===== Source extract

In [2]:


source = "I am a boy."
target = "Ich bin ein Junge."

# ----------
# Encoder["I am a boy."] -> hidden state (context vector)
# Next Token Prediction
# 1. step Decoder[hidden state, "<bos>"] -> "ich"
# 2. step Decoder[hidden state, ("<bos>", "ich") ] -> "bin" 
# 3. step Decoder[hidden state, ("<bos>", "ich", "bin") ] -> "ein" 
# 4. step Decoder[hidden state, ("<bos>", "ich", "bin", "ein") ] -> "Junge"
# 5. step Decoder[hidden state, ("<bos>", "ich", "bin", "ein", "Junge") ] -> "." 
# 6. step Decoder[hidden state, ("<bos>", "ich", "bin", "ein", "Junge", ".") ] -> "<eos>" 

# X = (hidden state, ("<bos>", "ich", "bin", "ein", "Junge", "."))
# y = ("ich", "bin", "ein", "Junge", ".", "<eos>")


In [1]:
import re, json, torch, torch.nn as nn
from torch.utils.data import DataLoader

path = "./deu.txt"

lines = open(path, encoding="utf-8").read().strip().split("\n")
lines = lines[:20000]

pairs = [ln.split("\t")[:2] for ln in lines] 
src_texts, tgt_texts = zip(*pairs)

In [None]:
PAD, UNK, BOS, EOS = 0, 1, 2, 3

VOCAB_SIZE = 20004 

def tokenize(s): return re.findall(r"\b\w+\b", s.lower())
def build_vocab(texts, max_tokens=VOCAB_SIZE):
    from collections import Counter
    freq = Counter(tok for t in texts for tok in tokenize(t))

==========

#### [Problem A]
Report every line of the rows that contains the string "LPAREN", treating case as significant.
The code extract and the rows that follow it have no connection to each other.

===== Input

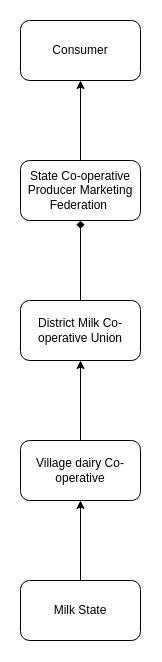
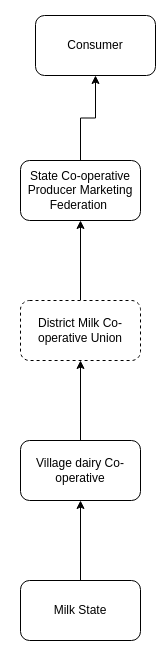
  <mxCell id="0" />
  <mxCell id="1" parent="0" />
  <mxCell id="2" value="" style="edgeStyle=orthogonalEdgeStyle;rounded=0;orthogonalLoop=1;jettySize=auto;html=1;" edge="1" parent="1" source="3" target="5"><mxGeometry relative="1" as="geometry" /></mxCell>
  <mxCell id="3" value="Milk State" style="rounded=1;whiteSpace=wrap;html=1;" vertex="1" parent="1"><mxGeometry x="20" y="580" width="120" height="60" as="geometry" /></mxCell>
  <mxCell id="4" value="" style="edgeStyle=orthogonalEdgeStyle;rounded=0;orthogonalLoop=1;jettySize=auto;html=1;" edge="1" parent="1" source="5" target="7"><mxGeometry relative="1" as="geometry" /></mxCell>
  <mxCell id="5" value="Village dairy Co-operative" style="rounded=1;whiteSpace=wrap;html=1;" vertex="1" parent="1"><mxGeometry x="20" y="440" width="120" height="60" as="geometry" /></mxCell>
- <mxCell id="6" value="" style="edgeStyle=orthogonalEdgeStyle;rounded=0;orthogonalLoop=1;jettySize=auto;html=1;endArrow=diamond;" edge="1" parent="1" source="7" target="9"><mxGeometry relative="1" as="geometry" /></mxCell>
- <mxCell id="7" value="District Milk Co-operative Union" style="rounded=1;whiteSpace=wrap;html=1;" vertex="1" parent="1"><mxGeometry x="20" y="300" width="120" height="60" as="geometry" /></mxCell>
+ <mxCell id="6" value="" style="edgeStyle=orthogonalEdgeStyle;rounded=0;orthogonalLoop=1;jettySize=auto;html=1;" edge="1" parent="1" source="7" target="9"><mxGeometry relative="1" as="geometry" /></mxCell>
+ <mxCell id="7" value="District Milk Co-operative Union" style="rounded=1;whiteSpace=wrap;html=1;dashed=1;" vertex="1" parent="1"><mxGeometry x="20" y="300" width="120" height="60" as="geometry" /></mxCell>
  <mxCell id="8" value="" style="edgeStyle=orthogonalEdgeStyle;rounded=0;orthogonalLoop=1;jettySize=auto;html=1;" edge="1" parent="1" source="9" target="10"><mxGeometry relative="1" as="geometry" /></mxCell>
  <mxCell id="9" value="State Co-operative Producer Marketing Federation&amp;nbsp;" style="rounded=1;whiteSpace=wrap;html=1;" vertex="1" parent="1"><mxGeometry x="20" y="160" width="120" height="60" as="geometry" /></mxCell>
- <mxCell id="10" value="Consumer" style="rounded=1;whiteSpace=wrap;html=1;" vertex="1" parent="1"><mxGeometry x="20" y="20" width="120" height="60" as="geometry" /></mxCell>
+ <mxCell id="10" value="Consumer" style="rounded=1;whiteSpace=wrap;html=1;" vertex="1" parent="1"><mxGeometry x="35" y="15" width="120" height="60" as="geometry" /></mxCell>
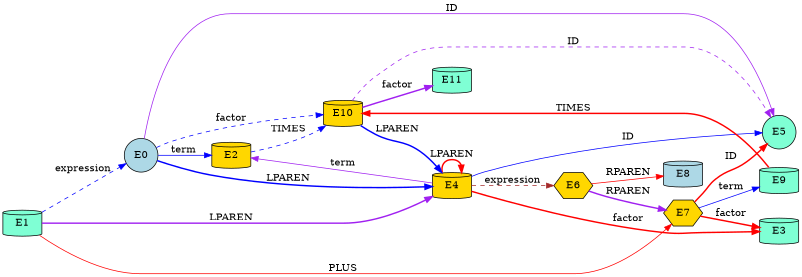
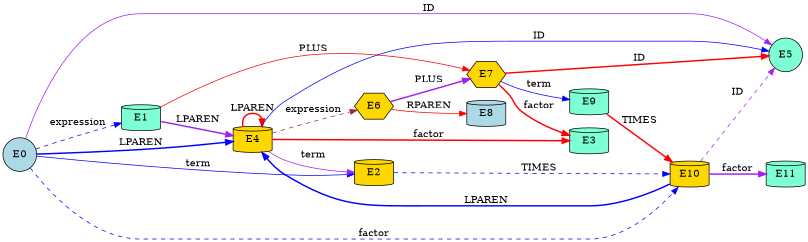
  digraph {
    rankdir=LR
    node [fillcolor=aquamarine shape=cylinder style=filled]
    edge [color=blue style=bold]
    n1 [fillcolor=lightblue label=E0 shape=circle]
    n2 [label=E1]
    n3 [fillcolor=gold label=E2]
    n4 [fillcolor=gold label=E4]
    n5 [label=E5 shape=circle]
    n6 [fillcolor=gold label=E10]
    n7 [fillcolor=gold label=E7 shape=hexagon]
    n8 [label=E3]
    n9 [fillcolor=gold label=E6 shape=hexagon]
    n10 [label=E9]
    n11 [label=E11]
    n12 [fillcolor=lightblue label=E8]
-   n2 -> n1 [label=expression style=dashed]
+   n1 -> n2 [label=expression style=dashed]
    n1 -> n3 [label=term style=solid]
    n1 -> n4 [label=LPAREN]
    n1 -> n5 [color=purple label=ID style=solid]
    n1 -> n6 [label=factor style=dashed]
    n2 -> n4 [color=purple label=LPAREN]
    n2 -> n7 [color=red label=PLUS style=solid]
    n3 -> n6 [label=TIMES style=dashed]
    n4 -> n3 [color=purple label=term style=solid]
    n4 -> n4 [color=red label=LPAREN]
    n4 -> n5 [label=ID style=solid]
    n4 -> n8 [color=red label=factor]
    n4 -> n9 [color=brown label=expression style=dashed]
    n6 -> n4 [label=LPAREN]
    n6 -> n5 [color=purple label=ID style=dashed]
    n6 -> n11 [color=purple label=factor]
    n7 -> n5 [color=red label=ID]
    n7 -> n8 [color=red label=factor]
    n7 -> n10 [label=term style=solid]
-   n9 -> n7 [color=purple label=RPAREN]
+   n9 -> n7 [color=purple label=PLUS]
    n9 -> n12 [color=red label=RPAREN style=solid]
    n10 -> n6 [color=red label=TIMES]
  }
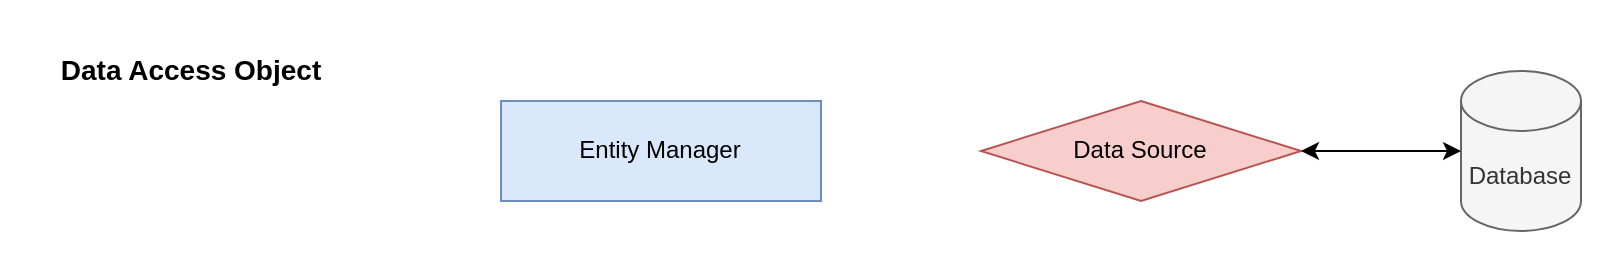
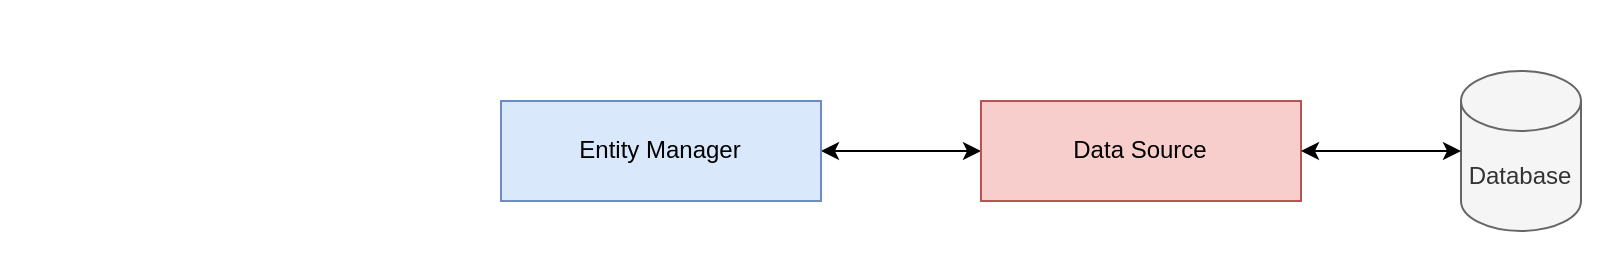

==========

#### [Problem B]
Decide whether each statement agrees with the translation code extract above, answering yes or no and quoting the words of the extract that settle it.
(i) The source sentence is "I am a boy."
(ii) Only the first 10000 lines of the file are kept.
(iii) The padding token is given the index 0.

#### [Full solution A]
    n1 -> n4 [label=LPAREN]
    n2 -> n4 [color=purple label=LPAREN]
    n4 -> n4 [color=red label=LPAREN]
    n6 -> n4 [label=LPAREN]

#### [Full solution B]
(i) Yes: source = "I am a boy."
(ii) No: lines = lines[:20000]
(iii) Yes: PAD, UNK, BOS, EOS = 0, 1, 2, 3